Great question. I jumped into this and was hoping to figure it out as I went.

I guess the point is, the resources that you are able to exchange (money, time, energy, etc.) are limited. You only get so much of each.

There are a lot of great products, services, and ideas. There are plenty of worthy causes and beneficial places to put your time, talents, money, and energy.

The world is also ripe with filth, garbage, lies, and scams designed to rob you of your resources and direct you away from the more important things in life.

You know what things cause buyer’s remorse for you personally. You know where they typically find their way into your life. Now you know that us marketers are constantly trying to get you to behave a certain way. Don’t let us use those 4 P’s of marketing to distract you (too much).

The products will always exist, you really can’t change what the population of earth will produce, but you can influence how the other 3 P’s affect you.

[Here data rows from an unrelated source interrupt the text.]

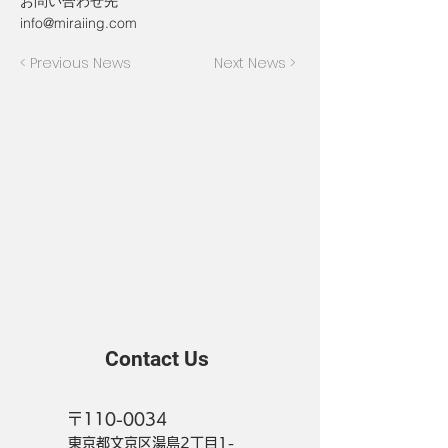
お問い合わせ先
info@miraiing.com
< Previous News
Next News >
Contact Us
〒110-0034
東京都文京区湯島2丁目1-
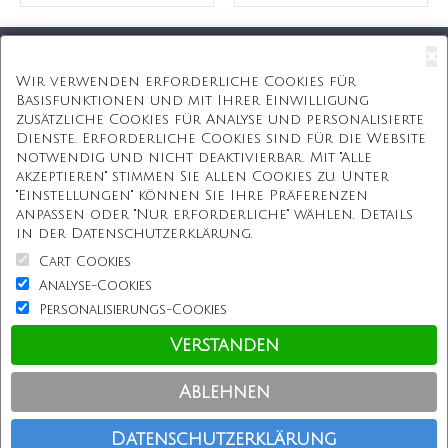
×
Kostenloser Versand
Wir verwenden erforderliche Cookies für
Basisfunktionen und mit Ihrer Einwilligung
Kostenlose Geschenkbox
zusätzliche Cookies für Analyse und personalisierte
Dienste. Erforderliche Cookies sind für die Website
Kostenlose Gravur
notwendig und nicht deaktivierbar. Mit "Alle
akzeptieren" stimmen Sie allen Cookies zu. Unter
Unbegrenzte Redesign
"Einstellungen" können Sie Ihre Präferenzen
anpassen oder "Nur erforderliche" wählen. Details
ÜBER UNS
in der Datenschutzerklärung.
Cart Cookies
Information
Analyse-Cookies
Personalisierungs-Cookies
Kundenservice
Verstanden
Einkaufen bei uns
Ablehnen
Copyright © Personalisierterekette.De, Alle Rechte vorbehalten.
Datenschutzerklärung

You can determine what price you are willing to pay for the transaction.  

You can influence the places where you spend time whether physically or digitally.

And you can acknowledge when the promotion is put in front of you, albeit nearly impossible sometimes to resist.

Don’t let the things that are more valuable to you in the long run be traded for the things that seem temporarily valuable in the moment.

I guess that is all I’m hoping to say (and accomplish myself).

Caitlin said I just unintentionally convinced both of us not to get that pickleball court installed in the back yard… I should’ve never gone down this rabbit hole.